**Work task**
Report each line of the entries that includes "getWeather" by copying it.

(Records from a data source)
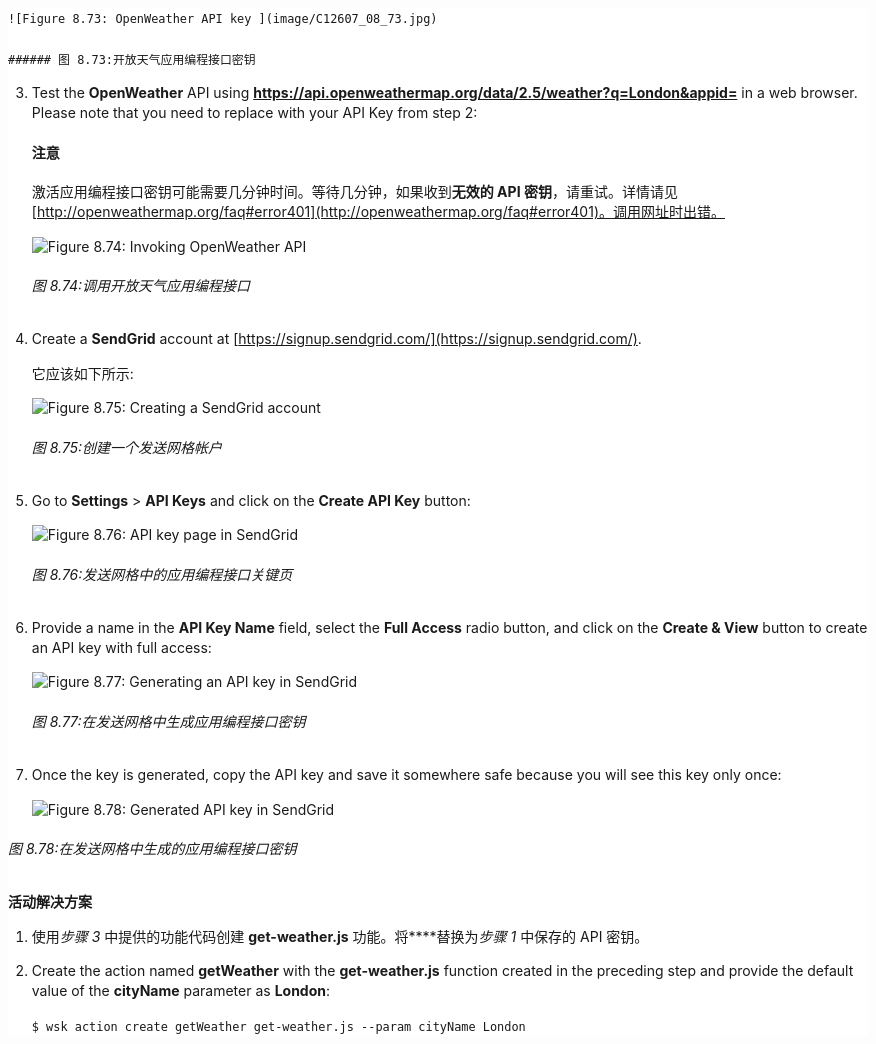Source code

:     ![Figure 8.73: OpenWeather API key ](image/C12607_08_73.jpg)

    ###### 图 8.73:开放天气应用编程接口密钥

3.  Test the **OpenWeather** API using **https://api.openweathermap.org/data/2.5/weather?q=London&appid=<YOUR-API-KEY>** in a web browser. Please note that you need to replace **<YOUR-API-KEY>** with your API Key from step 2:

    #### 注意

    激活应用编程接口密钥可能需要几分钟时间。等待几分钟，如果收到**无效的 API 密钥**，请重试。详情请见[http://openweathermap.org/faq#error401](http://openweathermap.org/faq#error401)。调用网址时出错。

    ![Figure 8.74: Invoking OpenWeather API ](image/C12607_08_74.jpg)

    ###### 图 8.74:调用开放天气应用编程接口

4.  Create a **SendGrid** account at [https://signup.sendgrid.com/](https://signup.sendgrid.com/).

    它应该如下所示:

    ![Figure 8.75: Creating a SendGrid account ](image/C12607_08_75.jpg)

    ###### 图 8.75:创建一个发送网格帐户

5.  Go to **Settings** > **API Keys** and click on the **Create API Key** button:

    ![Figure 8.76: API key page in SendGrid ](image/C12607_08_76.jpg)

    ###### 图 8.76:发送网格中的应用编程接口关键页

6.  Provide a name in the **API Key Name** field, select the **Full Access** radio button, and click on the **Create & View** button to create an API key with full access:

    ![Figure 8.77: Generating an API key in SendGrid ](image/C12607_08_77.jpg)

    ###### 图 8.77:在发送网格中生成应用编程接口密钥

7.  Once the key is generated, copy the API key and save it somewhere safe because you will see this key only once:

    ![Figure 8.78: Generated API key in SendGrid  ](image/C12607_08_78.jpg)

###### 图 8.78:在发送网格中生成的应用编程接口密钥

**活动解决方案**

1.  使用*步骤 3* 中提供的功能代码创建 **get-weather.js** 功能。将**<OPEN _ WEATHER _ API _ KEY>**替换为*步骤 1* 中保存的 API 密钥。
2.  Create the action named **getWeather** with the **get-weather.js** function created in the preceding step and provide the default value of the **cityName** parameter as **London**:

    ```
    $ wsk action create getWeather get-weather.js --param cityName London
    ```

**Solved problem**
2.  Create the action named **getWeather** with the **get-weather.js** function created in the preceding step and provide the default value of the **cityName** parameter as **London**:
    $ wsk action create getWeather get-weather.js --param cityName London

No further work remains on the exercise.